Het belang van de doelgroep heeft voor Witteman altijd voorop gestaan. Ook toen de eerste ideeën voor decentralisatie naar buiten kwamen. “De provincies verschilden toen nog van mening over een eventuele taakoverdracht, maar regering en Tweede Kamer hadden een duidelijke visie. Het was voor de doelgroep, de betrokkenen, veel beter als we zouden meewerken in plaats van toen de hakken in het zand te zetten. Daardoor hebben we actief mee kunnen doen aan de vormgeving van de decentralisatie en werd van ons geaccepteerd dat we kritisch waren ten opzichte van de kwaliteit”. In dit kader roemt Witteman de instelling van de Transitiecommissie Stelselherziening Jeugd (de TSJ). “De TSJ was onafhankelijk en kritisch, niet altijd populair. Het heeft de afgelopen periode zeker tot spanningen geleid tussen de opdrachtgevers (red: rijk, IPO en VNG). Vaak werd het IPO als een bondgenoot van de TSJ gezien. De TSJ heeft inderdaad zorgpunten geuit die wij ook al hadden aangekaart. Ik weet niet of je dat een bondgenoot maakt, of dat er simpelweg een kern van waarheid in onze vroege zorgen zat?”

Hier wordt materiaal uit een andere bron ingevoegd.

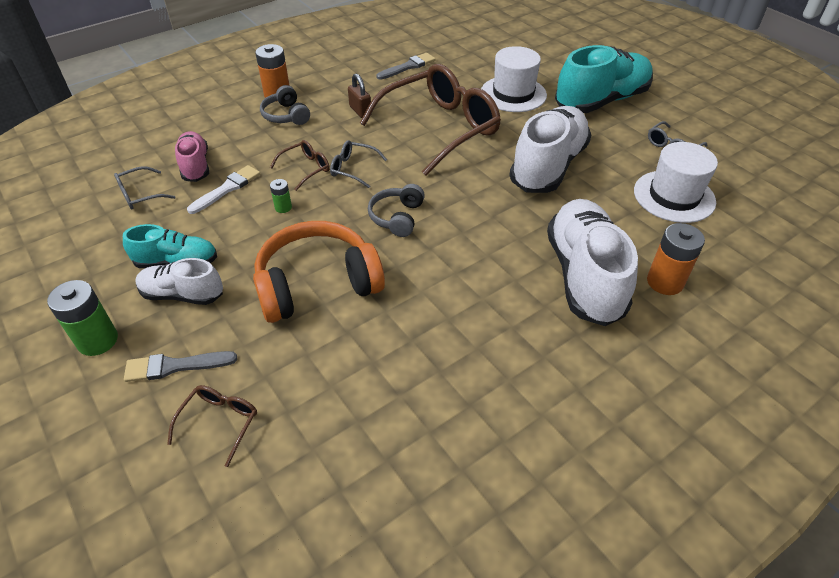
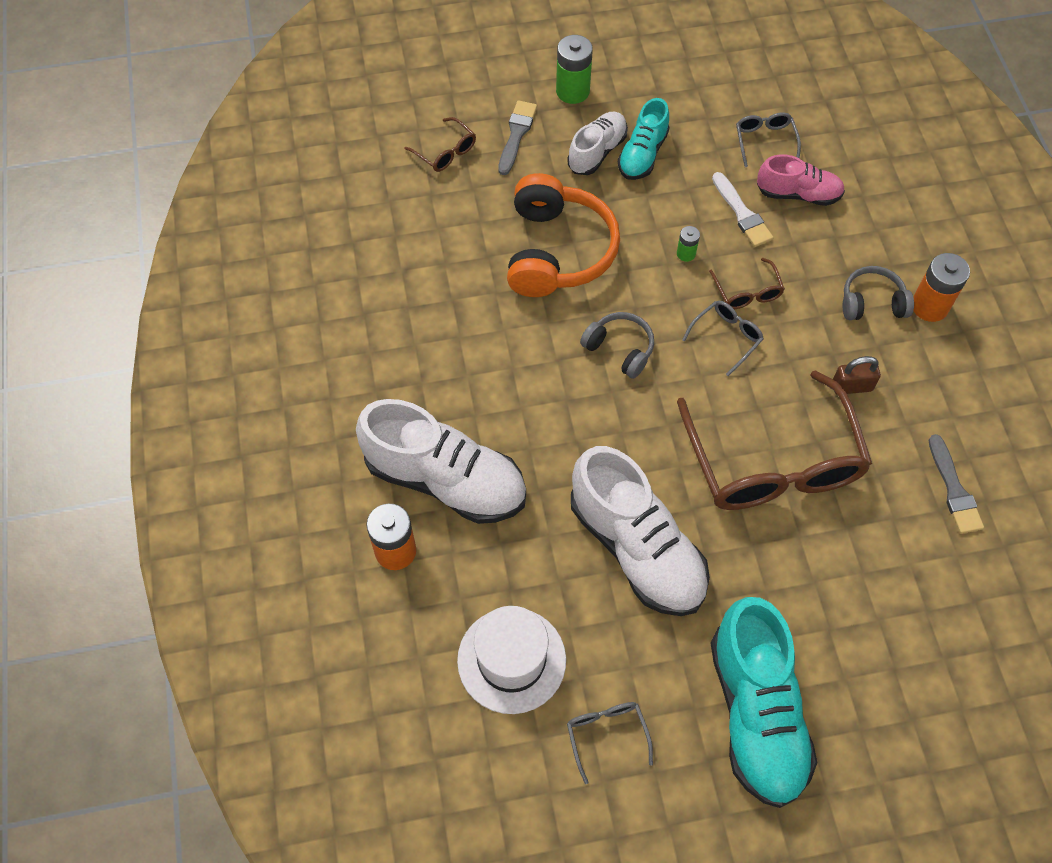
camera: 115 degrees right, 15 degrees up
(513, 94) = (823, 597): white hat -> none

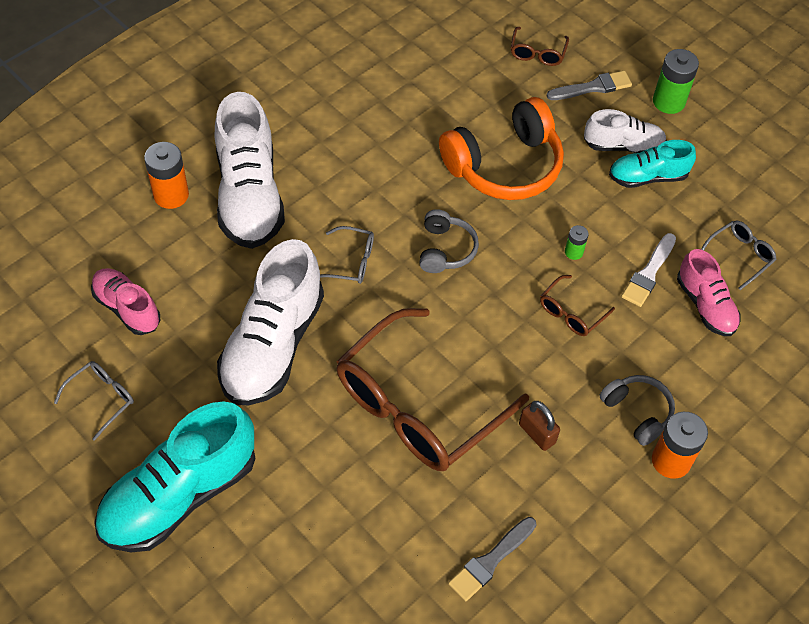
camera: 55 degrees right, 5 degrees down
(511, 660) = (127, 308): white hat -> pink shoe
(727, 337) = (514, 318): grey glasses -> grey glasses (351, 261)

Natuurlijk vindt ook Witteman dat elk kind in de jeugdzorg er één teveel is. “Er is nog veel verbetering nodig.” Maar blind zijn voor de geboekte vooruitgang vindt hij ook niet verstandig. Hij wijst op de structurele daling van kinderen op wachtlijsten in de afgelopen jaren. “Wachtlijsten in de jeugdzorg zijn funest, het probleem wordt alleen maar groter als een kind op een wachtlijst staat. De gemeentelijke focus op preventie is ook daarom zo belangrijk.” Een tweede voorbeeld noemt hij de daling van het aantal uithuisplaatsingen. Volgens Witteman laten de cijfers zien dat er de afgelopen jaren “meer zorg zonder budget” is gerealiseerd. De decentralisatie van de jeugdzorg bestempeld hij als een “belangrijke volgende stap”.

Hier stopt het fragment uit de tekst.